--- Data extracts Enclosed Below ---

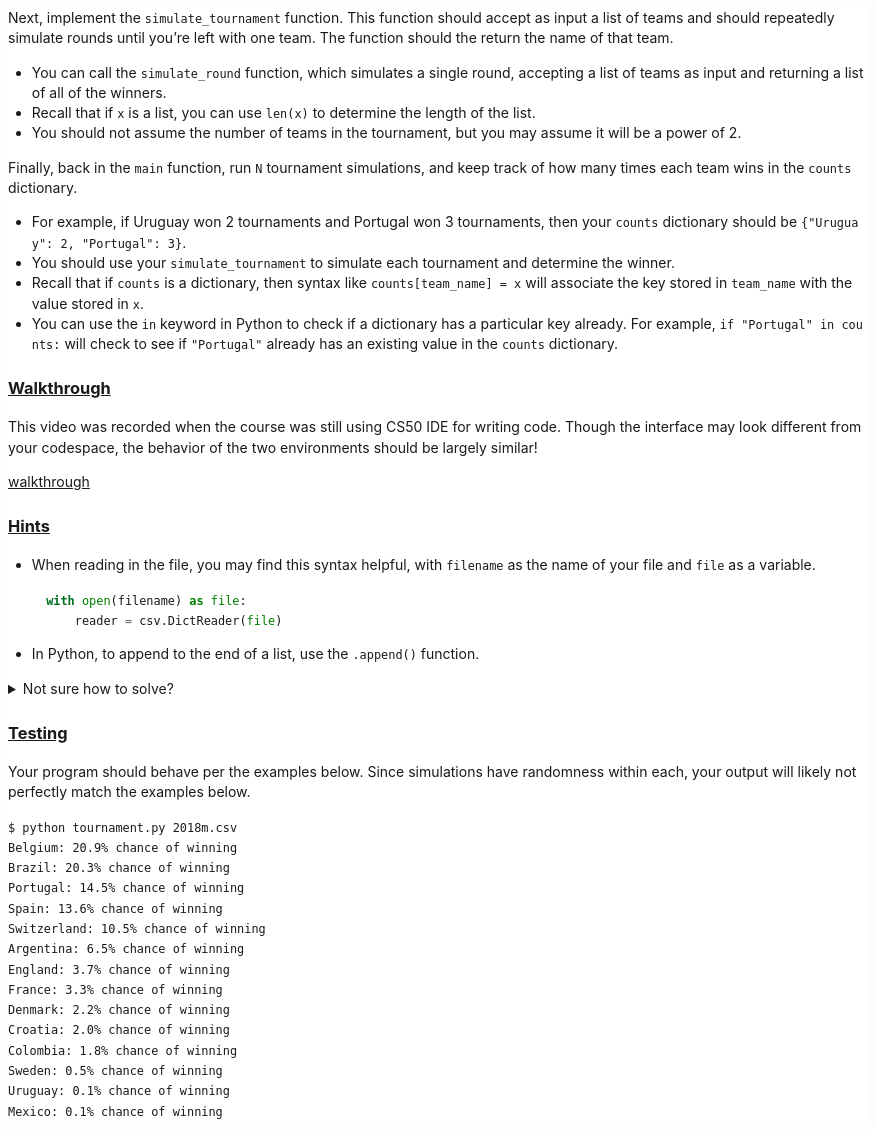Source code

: Next, implement the `simulate_tournament` function. This function should accept as input a list of teams and  should repeatedly simulate rounds until you’re left with one team. The  function should the return the name of that team.

- You can call the `simulate_round` function, which simulates a single round, accepting a list of teams as input and returning a list of all of the winners.
- Recall that if `x` is a list, you can use `len(x)` to determine the length of the list.
- You should not assume the number of teams in the tournament, but you may assume it will be a power of 2.

Finally, back in the `main` function, run `N` tournament simulations, and keep track of how many times each team wins in the `counts` dictionary.

- For example, if Uruguay won 2 tournaments and Portugal won 3 tournaments, then your `counts` dictionary should be `{"Uruguay": 2, "Portugal": 3}`.
- You should use your `simulate_tournament` to simulate each tournament and determine the winner.
- Recall that if `counts` is a dictionary, then syntax like `counts[team_name] = x` will associate the key stored in `team_name` with the value stored in `x`.
- You can use the `in` keyword in Python to check if a dictionary has a particular key already. For example, `if "Portugal" in counts:` will check to see if `"Portugal"` already has an existing value in the `counts` dictionary.

### [Walkthrough](https://cs50.harvard.edu/college/2022/spring/labs/6/#walkthrough)

This video was recorded when the course was still using CS50 IDE for writing code. Though the interface may look different from your codespace, the  behavior of the two environments should be largely similar!

[walkthrough](https://video.cs50.io/o5Bkc7gtRjo)

### [Hints](https://cs50.harvard.edu/college/2022/spring/labs/6/#hints)

- When reading in the file, you may find this syntax helpful, with `filename` as the name of your file and `file` as a variable.

  ```python
    with open(filename) as file:
        reader = csv.DictReader(file)
  ```
  
- In Python, to append to the end of a list, use the `.append()` function.

<details><summary>Not sure how to solve?</summary></details>

### [Testing](https://cs50.harvard.edu/college/2022/spring/labs/6/#testing)

Your program should behave per the examples below. Since simulations  have randomness within each, your output will likely not perfectly match the examples below.

```bash
$ python tournament.py 2018m.csv
Belgium: 20.9% chance of winning
Brazil: 20.3% chance of winning
Portugal: 14.5% chance of winning
Spain: 13.6% chance of winning
Switzerland: 10.5% chance of winning
Argentina: 6.5% chance of winning
England: 3.7% chance of winning
France: 3.3% chance of winning
Denmark: 2.2% chance of winning
Croatia: 2.0% chance of winning
Colombia: 1.8% chance of winning
Sweden: 0.5% chance of winning
Uruguay: 0.1% chance of winning
Mexico: 0.1% chance of winning
```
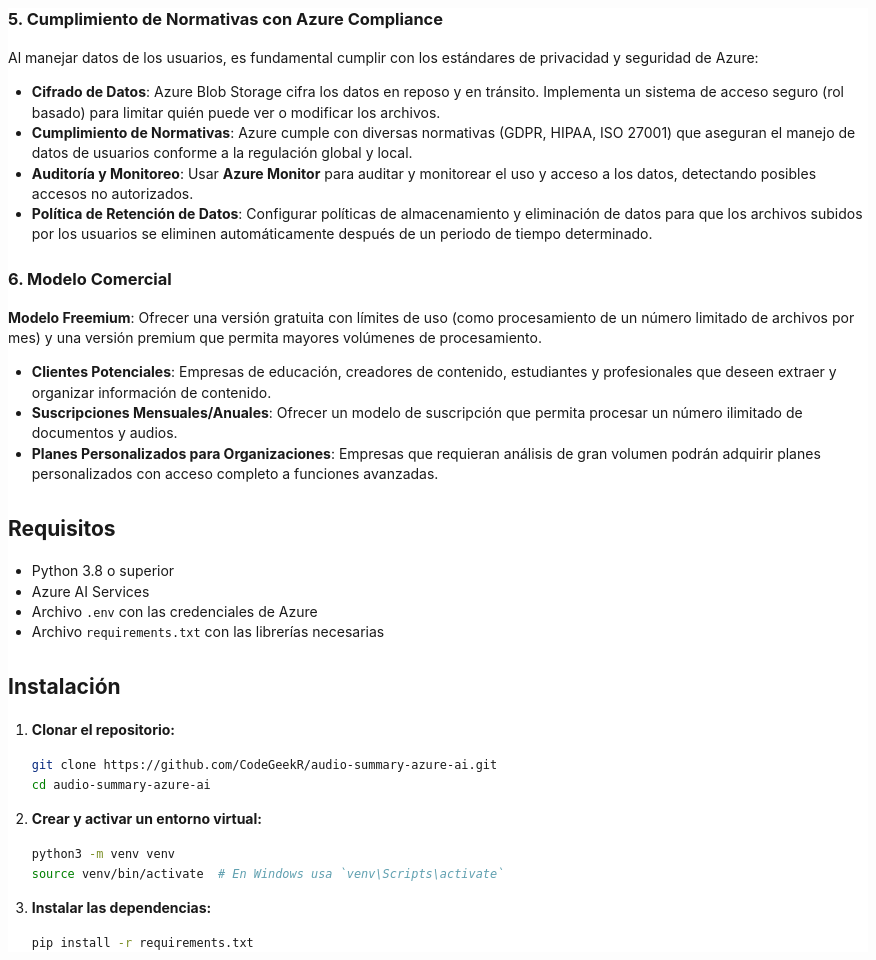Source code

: ### 5. Cumplimiento de Normativas con Azure Compliance

Al manejar datos de los usuarios, es fundamental cumplir con los estándares de privacidad y seguridad de Azure:

- **Cifrado de Datos**: Azure Blob Storage cifra los datos en reposo y en tránsito. Implementa un sistema de acceso seguro (rol basado) para limitar quién puede ver o modificar los archivos.
- **Cumplimiento de Normativas**: Azure cumple con diversas normativas (GDPR, HIPAA, ISO 27001) que aseguran el manejo de datos de usuarios conforme a la regulación global y local.
- **Auditoría y Monitoreo**: Usar **Azure Monitor** para auditar y monitorear el uso y acceso a los datos, detectando posibles accesos no autorizados.
- **Política de Retención de Datos**: Configurar políticas de almacenamiento y eliminación de datos para que los archivos subidos por los usuarios se eliminen automáticamente después de un periodo de tiempo determinado.

### 6. Modelo Comercial

**Modelo Freemium**: Ofrecer una versión gratuita con límites de uso (como procesamiento de un número limitado de archivos por mes) y una versión premium que permita mayores volúmenes de procesamiento.

- **Clientes Potenciales**: Empresas de educación, creadores de contenido, estudiantes y profesionales que deseen extraer y organizar información de contenido.
- **Suscripciones Mensuales/Anuales**: Ofrecer un modelo de suscripción que permita procesar un número ilimitado de documentos y audios.
- **Planes Personalizados para Organizaciones**: Empresas que requieran análisis de gran volumen podrán adquirir planes personalizados con acceso completo a funciones avanzadas.

## Requisitos

- Python 3.8 o superior
- Azure AI Services
- Archivo `.env` con las credenciales de Azure
- Archivo `requirements.txt` con las librerías necesarias

## Instalación

1. **Clonar el repositorio:**

   ```sh
   git clone https://github.com/CodeGeekR/audio-summary-azure-ai.git
   cd audio-summary-azure-ai

   ```

2. **Crear y activar un entorno virtual:**

   ```sh
   python3 -m venv venv
   source venv/bin/activate  # En Windows usa `venv\Scripts\activate`
   ```

3. **Instalar las dependencias:**

   ```sh
   pip install -r requirements.txt
   ```
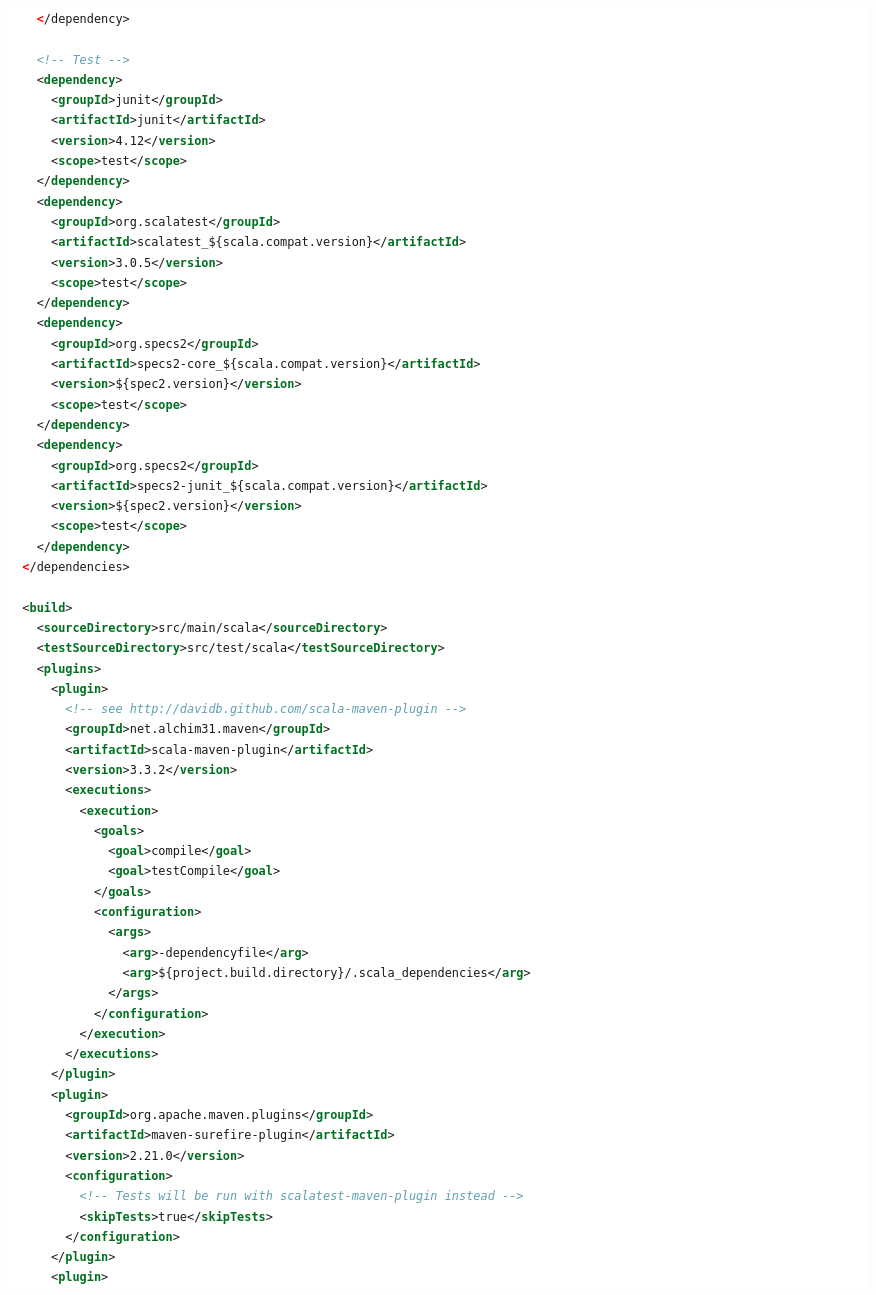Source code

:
 ```xml
    </dependency>

    <!-- Test -->
    <dependency>
      <groupId>junit</groupId>
      <artifactId>junit</artifactId>
      <version>4.12</version>
      <scope>test</scope>
    </dependency>
    <dependency>
      <groupId>org.scalatest</groupId>
      <artifactId>scalatest_${scala.compat.version}</artifactId>
      <version>3.0.5</version>
      <scope>test</scope>
    </dependency>
    <dependency>
      <groupId>org.specs2</groupId>
      <artifactId>specs2-core_${scala.compat.version}</artifactId>
      <version>${spec2.version}</version>
      <scope>test</scope>
    </dependency>
    <dependency>
      <groupId>org.specs2</groupId>
      <artifactId>specs2-junit_${scala.compat.version}</artifactId>
      <version>${spec2.version}</version>
      <scope>test</scope>
    </dependency>
  </dependencies>

  <build>
    <sourceDirectory>src/main/scala</sourceDirectory>
    <testSourceDirectory>src/test/scala</testSourceDirectory>
    <plugins>
      <plugin>
        <!-- see http://davidb.github.com/scala-maven-plugin -->
        <groupId>net.alchim31.maven</groupId>
        <artifactId>scala-maven-plugin</artifactId>
        <version>3.3.2</version>
        <executions>
          <execution>
            <goals>
              <goal>compile</goal>
              <goal>testCompile</goal>
            </goals>
            <configuration>
              <args>
                <arg>-dependencyfile</arg>
                <arg>${project.build.directory}/.scala_dependencies</arg>
              </args>
            </configuration>
          </execution>
        </executions>
      </plugin>
      <plugin>
        <groupId>org.apache.maven.plugins</groupId>
        <artifactId>maven-surefire-plugin</artifactId>
        <version>2.21.0</version>
        <configuration>
          <!-- Tests will be run with scalatest-maven-plugin instead -->
          <skipTests>true</skipTests>
        </configuration>
      </plugin>
      <plugin>
```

--- End of Enclosed Data extracts ---

Exercise instructions
Find the lines above that contain "Uruguay" and give their count, with nothing added.

Result for this task
2